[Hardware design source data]
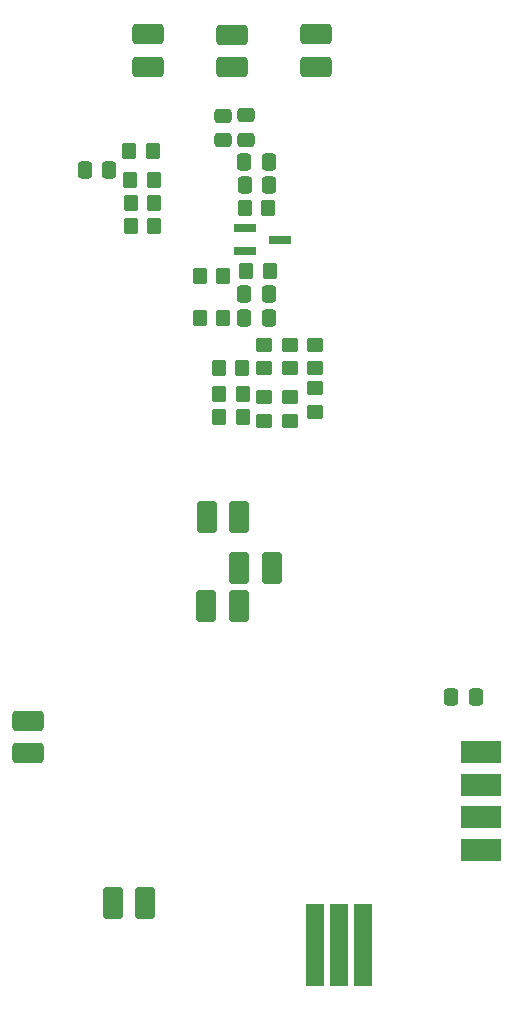
<source format=gbp>
G04 #@! TF.GenerationSoftware,KiCad,Pcbnew,6.0.11-2627ca5db0~126~ubuntu20.04.1*
G04 #@! TF.CreationDate,2023-09-26T13:35:35+05:00*
G04 #@! TF.ProjectId,33EJU23,3333454a-5532-4332-9e6b-696361645f70,rev?*
G04 #@! TF.SameCoordinates,Original*
G04 #@! TF.FileFunction,Paste,Bot*
G04 #@! TF.FilePolarity,Positive*
%FSLAX46Y46*%
G04 Gerber Fmt 4.6, Leading zero omitted, Abs format (unit mm)*
G04 Created by KiCad (PCBNEW 6.0.11-2627ca5db0~126~ubuntu20.04.1) date 2023-09-26 13:35:35*
%MOMM*%
%LPD*%
G01*
G04 APERTURE LIST*
G04 Aperture macros list*
%AMRoundRect*
0 Rectangle with rounded corners*
0 $1 Rounding radius*
0 $2 $3 $4 $5 $6 $7 $8 $9 X,Y pos of 4 corners*
0 Add a 4 corners polygon primitive as box body*
4,1,4,$2,$3,$4,$5,$6,$7,$8,$9,$2,$3,0*
0 Add four circle primitives for the rounded corners*
1,1,$1+$1,$2,$3*
1,1,$1+$1,$4,$5*
1,1,$1+$1,$6,$7*
1,1,$1+$1,$8,$9*
0 Add four rect primitives between the rounded corners*
20,1,$1+$1,$2,$3,$4,$5,0*
20,1,$1+$1,$4,$5,$6,$7,0*
20,1,$1+$1,$6,$7,$8,$9,0*
20,1,$1+$1,$8,$9,$2,$3,0*%
G04 Aperture macros list end*
%ADD10R,1.600000X7.000000*%
%ADD11RoundRect,0.250000X0.337500X0.475000X-0.337500X0.475000X-0.337500X-0.475000X0.337500X-0.475000X0*%
%ADD12R,3.480000X1.846667*%
%ADD13RoundRect,0.250000X0.350000X0.450000X-0.350000X0.450000X-0.350000X-0.450000X0.350000X-0.450000X0*%
%ADD14RoundRect,0.323962X0.534538X1.026038X-0.534538X1.026038X-0.534538X-1.026038X0.534538X-1.026038X0*%
%ADD15RoundRect,0.250000X-0.475000X0.337500X-0.475000X-0.337500X0.475000X-0.337500X0.475000X0.337500X0*%
%ADD16RoundRect,0.250000X-0.450000X0.350000X-0.450000X-0.350000X0.450000X-0.350000X0.450000X0.350000X0*%
%ADD17RoundRect,0.250000X-0.350000X-0.450000X0.350000X-0.450000X0.350000X0.450000X-0.350000X0.450000X0*%
%ADD18RoundRect,0.323962X1.026038X-0.534538X1.026038X0.534538X-1.026038X0.534538X-1.026038X-0.534538X0*%
%ADD19R,1.900000X0.800000*%
%ADD20RoundRect,0.323962X-0.534538X-1.026038X0.534538X-1.026038X0.534538X1.026038X-0.534538X1.026038X0*%
%ADD21RoundRect,0.250000X-0.337500X-0.475000X0.337500X-0.475000X0.337500X0.475000X-0.337500X0.475000X0*%
%ADD22RoundRect,0.323962X-1.026038X0.534538X-1.026038X-0.534538X1.026038X-0.534538X1.026038X0.534538X0*%
G04 APERTURE END LIST*
D10*
X64764318Y-109982000D03*
X66764318Y-109982000D03*
X62764318Y-109982000D03*
D11*
X76348500Y-89027000D03*
X74273500Y-89027000D03*
D12*
X76806700Y-101970400D03*
X76806700Y-99200400D03*
X76806700Y-96430400D03*
X76806700Y-93660400D03*
D13*
X49098200Y-45237400D03*
X47098200Y-45237400D03*
D14*
X56255806Y-81341871D03*
X53522806Y-81341871D03*
D15*
X54917866Y-39798144D03*
X54917866Y-41873144D03*
D16*
X60579000Y-63643000D03*
X60579000Y-65643000D03*
D13*
X49107600Y-47167800D03*
X47107600Y-47167800D03*
D17*
X52975000Y-53350000D03*
X54975000Y-53350000D03*
D16*
X62738000Y-59198000D03*
X62738000Y-61198000D03*
D14*
X56277514Y-73802621D03*
X53544514Y-73802621D03*
D16*
X60579000Y-59198000D03*
X60579000Y-61198000D03*
D17*
X56912000Y-52959000D03*
X58912000Y-52959000D03*
D11*
X58835431Y-45660948D03*
X56760431Y-45660948D03*
D13*
X58785000Y-47625000D03*
X56785000Y-47625000D03*
D18*
X62839600Y-35656500D03*
X62839600Y-32923500D03*
D16*
X58420000Y-59198000D03*
X58420000Y-61198000D03*
D13*
X56626000Y-65278000D03*
X54626000Y-65278000D03*
D11*
X45309700Y-44373800D03*
X43234700Y-44373800D03*
D19*
X56793000Y-51242000D03*
X56793000Y-49342000D03*
X59793000Y-50292000D03*
D18*
X55670885Y-35705289D03*
X55670885Y-32972289D03*
D20*
X56322000Y-78105000D03*
X59055000Y-78105000D03*
D16*
X62738000Y-62881000D03*
X62738000Y-64881000D03*
D13*
X56579549Y-61120603D03*
X54579549Y-61120603D03*
X49006000Y-42824400D03*
X47006000Y-42824400D03*
D21*
X56747500Y-43688000D03*
X58822500Y-43688000D03*
D11*
X58826053Y-54916607D03*
X56751053Y-54916607D03*
D16*
X58420000Y-63659000D03*
X58420000Y-65659000D03*
D22*
X38440809Y-91029507D03*
X38440809Y-93762507D03*
D15*
X56881067Y-39760813D03*
X56881067Y-41835813D03*
D21*
X56726000Y-56896000D03*
X58801000Y-56896000D03*
D13*
X49107600Y-49098200D03*
X47107600Y-49098200D03*
X56626000Y-63373000D03*
X54626000Y-63373000D03*
D17*
X52975000Y-56896000D03*
X54975000Y-56896000D03*
D18*
X48610635Y-35656500D03*
X48610635Y-32923500D03*
D20*
X45623500Y-106426000D03*
X48356500Y-106426000D03*
M02*

</source>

Task details ::
Print the records above exactly, minus pictures.

Exercise response ::
<source format=gbp>
G04 #@! TF.GenerationSoftware,KiCad,Pcbnew,6.0.11-2627ca5db0~126~ubuntu20.04.1*
G04 #@! TF.CreationDate,2023-09-26T13:35:35+05:00*
G04 #@! TF.ProjectId,33EJU23,3333454a-5532-4332-9e6b-696361645f70,rev?*
G04 #@! TF.SameCoordinates,Original*
G04 #@! TF.FileFunction,Paste,Bot*
G04 #@! TF.FilePolarity,Positive*
%FSLAX46Y46*%
G04 Gerber Fmt 4.6, Leading zero omitted, Abs format (unit mm)*
G04 Created by KiCad (PCBNEW 6.0.11-2627ca5db0~126~ubuntu20.04.1) date 2023-09-26 13:35:35*
%MOMM*%
%LPD*%
G01*
G04 APERTURE LIST*
G04 Aperture macros list*
%AMRoundRect*
0 Rectangle with rounded corners*
0 $1 Rounding radius*
0 $2 $3 $4 $5 $6 $7 $8 $9 X,Y pos of 4 corners*
0 Add a 4 corners polygon primitive as box body*
4,1,4,$2,$3,$4,$5,$6,$7,$8,$9,$2,$3,0*
0 Add four circle primitives for the rounded corners*
1,1,$1+$1,$2,$3*
1,1,$1+$1,$4,$5*
1,1,$1+$1,$6,$7*
1,1,$1+$1,$8,$9*
0 Add four rect primitives between the rounded corners*
20,1,$1+$1,$2,$3,$4,$5,0*
20,1,$1+$1,$4,$5,$6,$7,0*
20,1,$1+$1,$6,$7,$8,$9,0*
20,1,$1+$1,$8,$9,$2,$3,0*%
G04 Aperture macros list end*
%ADD10R,1.600000X7.000000*%
%ADD11RoundRect,0.250000X0.337500X0.475000X-0.337500X0.475000X-0.337500X-0.475000X0.337500X-0.475000X0*%
%ADD12R,3.480000X1.846667*%
%ADD13RoundRect,0.250000X0.350000X0.450000X-0.350000X0.450000X-0.350000X-0.450000X0.350000X-0.450000X0*%
%ADD14RoundRect,0.323962X0.534538X1.026038X-0.534538X1.026038X-0.534538X-1.026038X0.534538X-1.026038X0*%
%ADD15RoundRect,0.250000X-0.475000X0.337500X-0.475000X-0.337500X0.475000X-0.337500X0.475000X0.337500X0*%
%ADD16RoundRect,0.250000X-0.450000X0.350000X-0.450000X-0.350000X0.450000X-0.350000X0.450000X0.350000X0*%
%ADD17RoundRect,0.250000X-0.350000X-0.450000X0.350000X-0.450000X0.350000X0.450000X-0.350000X0.450000X0*%
%ADD18RoundRect,0.323962X1.026038X-0.534538X1.026038X0.534538X-1.026038X0.534538X-1.026038X-0.534538X0*%
%ADD19R,1.900000X0.800000*%
%ADD20RoundRect,0.323962X-0.534538X-1.026038X0.534538X-1.026038X0.534538X1.026038X-0.534538X1.026038X0*%
%ADD21RoundRect,0.250000X-0.337500X-0.475000X0.337500X-0.475000X0.337500X0.475000X-0.337500X0.475000X0*%
%ADD22RoundRect,0.323962X-1.026038X0.534538X-1.026038X-0.534538X1.026038X-0.534538X1.026038X0.534538X0*%
G04 APERTURE END LIST*
D10*
X64764318Y-109982000D03*
X66764318Y-109982000D03*
X62764318Y-109982000D03*
D11*
X76348500Y-89027000D03*
X74273500Y-89027000D03*
D12*
X76806700Y-101970400D03*
X76806700Y-99200400D03*
X76806700Y-96430400D03*
X76806700Y-93660400D03*
D13*
X49098200Y-45237400D03*
X47098200Y-45237400D03*
D14*
X56255806Y-81341871D03*
X53522806Y-81341871D03*
D15*
X54917866Y-39798144D03*
X54917866Y-41873144D03*
D16*
X60579000Y-63643000D03*
X60579000Y-65643000D03*
D13*
X49107600Y-47167800D03*
X47107600Y-47167800D03*
D17*
X52975000Y-53350000D03*
X54975000Y-53350000D03*
D16*
X62738000Y-59198000D03*
X62738000Y-61198000D03*
D14*
X56277514Y-73802621D03*
X53544514Y-73802621D03*
D16*
X60579000Y-59198000D03*
X60579000Y-61198000D03*
D17*
X56912000Y-52959000D03*
X58912000Y-52959000D03*
D11*
X58835431Y-45660948D03*
X56760431Y-45660948D03*
D13*
X58785000Y-47625000D03*
X56785000Y-47625000D03*
D18*
X62839600Y-35656500D03*
X62839600Y-32923500D03*
D16*
X58420000Y-59198000D03*
X58420000Y-61198000D03*
D13*
X56626000Y-65278000D03*
X54626000Y-65278000D03*
D11*
X45309700Y-44373800D03*
X43234700Y-44373800D03*
D19*
X56793000Y-51242000D03*
X56793000Y-49342000D03*
X59793000Y-50292000D03*
D18*
X55670885Y-35705289D03*
X55670885Y-32972289D03*
D20*
X56322000Y-78105000D03*
X59055000Y-78105000D03*
D16*
X62738000Y-62881000D03*
X62738000Y-64881000D03*
D13*
X56579549Y-61120603D03*
X54579549Y-61120603D03*
X49006000Y-42824400D03*
X47006000Y-42824400D03*
D21*
X56747500Y-43688000D03*
X58822500Y-43688000D03*
D11*
X58826053Y-54916607D03*
X56751053Y-54916607D03*
D16*
X58420000Y-63659000D03*
X58420000Y-65659000D03*
D22*
X38440809Y-91029507D03*
X38440809Y-93762507D03*
D15*
X56881067Y-39760813D03*
X56881067Y-41835813D03*
D21*
X56726000Y-56896000D03*
X58801000Y-56896000D03*
D13*
X49107600Y-49098200D03*
X47107600Y-49098200D03*
X56626000Y-63373000D03*
X54626000Y-63373000D03*
D17*
X52975000Y-56896000D03*
X54975000Y-56896000D03*
D18*
X48610635Y-35656500D03*
X48610635Y-32923500D03*
D20*
X45623500Y-106426000D03*
X48356500Y-106426000D03*
M02*

</source>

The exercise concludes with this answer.